» **Activity list**
(A) Translate this sentence from the passage on Jinnah's early political career into Spanish: "In 1896, Jinnah joined the Indian National Congress, which was the largest Indian political organization."
(B) Edit the passage on Jinnah's early political career, starting with "Jinnah had initially" and going on through "to the British.", and put "sectarian" in place of "communal".

Early political career

   Muhammad Ali Jinnah, as a young lawyer.
   Enlarge
   Muhammad Ali Jinnah, as a young lawyer.

   In 1896, Jinnah joined the Indian National Congress, which was the
   largest Indian political organization. Like most of the Congress at the
   time, Jinnah did not favour outright independence, considering British
   influences on education, law, culture and industry as beneficial to
   India. Moderate leader Gopal Krishna Gokhale became Jinnah's role
   model, with Jinnah proclaiming his ambition to become the "Muslim
   Gokhale". On January 25, 1910, Jinnah became a member on the
   sixty-member Imperial Legislative Council. The council had no real
   power or authority, and included a large number of un-elected pro-Raj
   loyalists and Europeans. Nevertheless, Jinnah was instrumental in the
   passing of the Child Marriages Restraint Act, the legitimization of the
   Muslim wakf—religious endowments—and was appointed to the Sandhurst
   committee, which helped establish the Indian Military Academy at Dehra
   Dun. During World War I, Jinnah joined other Indian moderates in
   supporting the British war effort, hoping that Indians would be
   rewarded with political freedoms.

   Jinnah had initially avoided joining the All India Muslim League,
   founded in 1906, regarding it as too communal. Eventually, he joined
   the league in 1913 and became the president at the 1916 session in
   Lucknow. Jinnah was the architect of the 1916 Lucknow Pact between the
   Congress and the League, bringing them together on most issues
   regarding self-government and presenting a united front to the British.
   Jinnah also played an important role in the founding of the All India
   Home Rule League in 1916. Along with political leaders Annie Besant and
   Tilak, Jinnah demanded " home rule" for India—the status of a
   self-governing dominion in the Empire similar to Canada, New Zealand
   and Australia. He headed the League's Bombay Presidency chapter. In
   1918, Jinnah married his second wife Rattanbai Petit ("Ruttie"),
   twenty-four years his junior, and the fashionable young daughter of his
   personal friend Sir Dinshaw Petit of an elite Parsi family of Mumbai.

[Collected data entries]
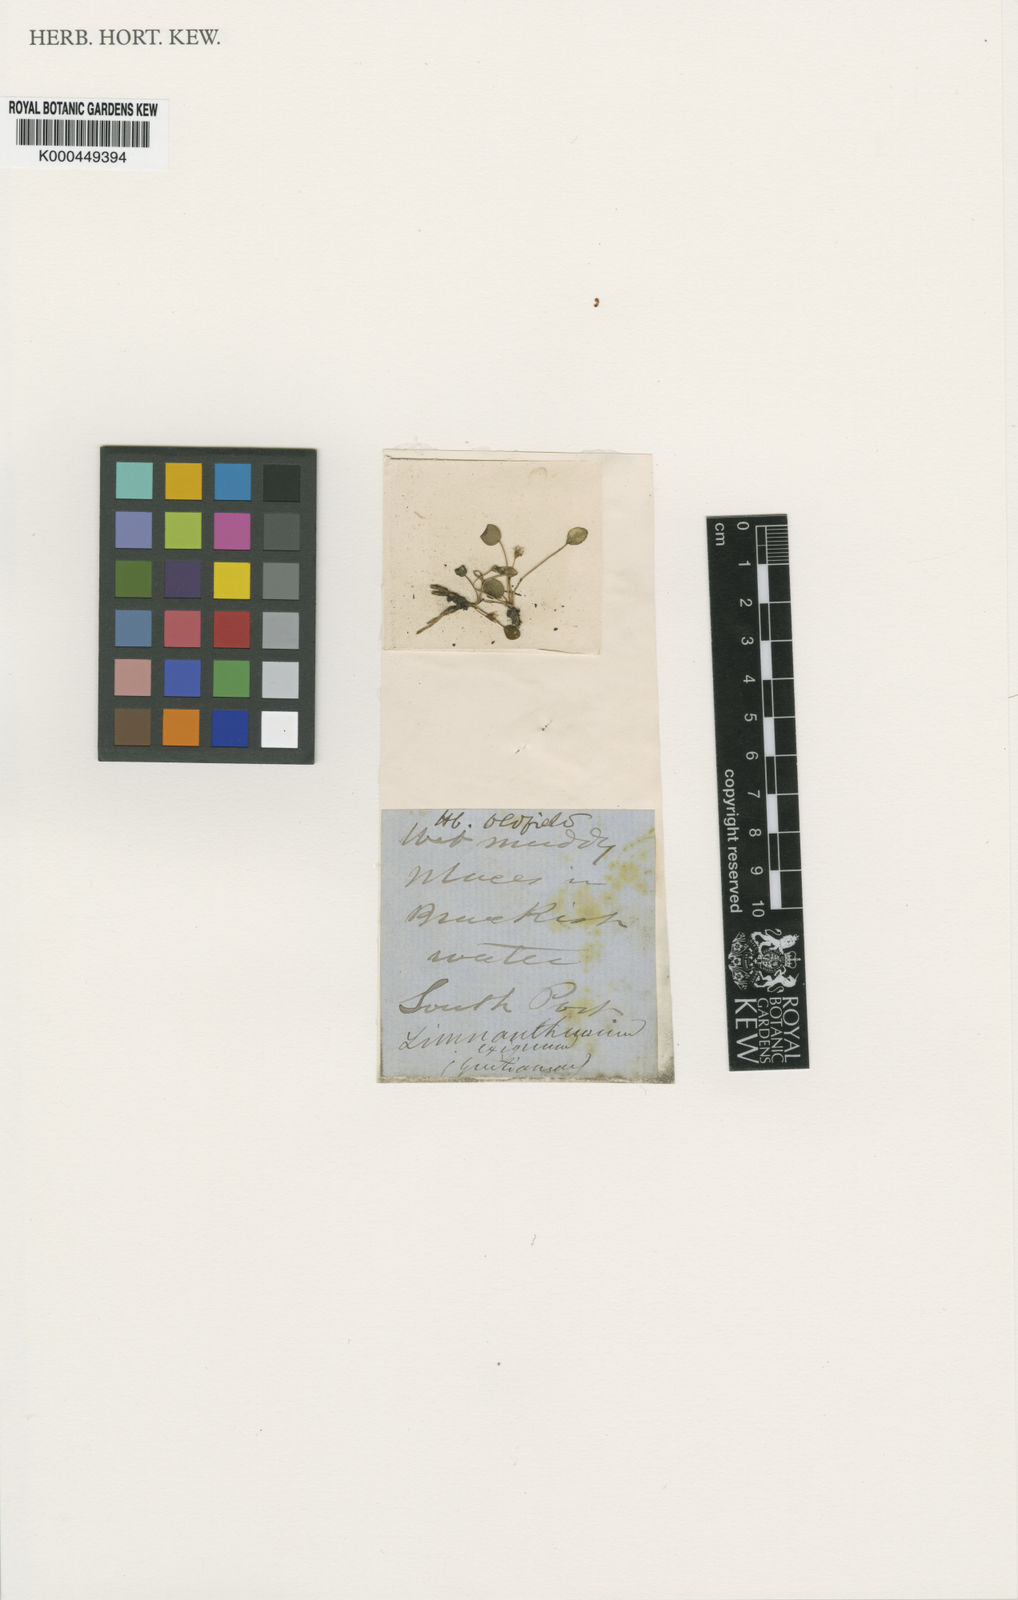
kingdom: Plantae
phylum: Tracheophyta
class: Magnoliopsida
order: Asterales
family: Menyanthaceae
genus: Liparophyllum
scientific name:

» **Task-by-task results**
(A) En 1896, Jinnah se unió al Congreso Nacional Indio, que era la mayor organización política de la India.

(B)
Jinnah had initially avoided joining the All India Muslim League,
   founded in 1906, regarding it as too sectarian. Eventually, he joined
   the league in 1913 and became the president at the 1916 session in
   Lucknow. Jinnah was the architect of the 1916 Lucknow Pact between the
   Congress and the League, bringing them together on most issues
   regarding self-government and presenting a united front to the British.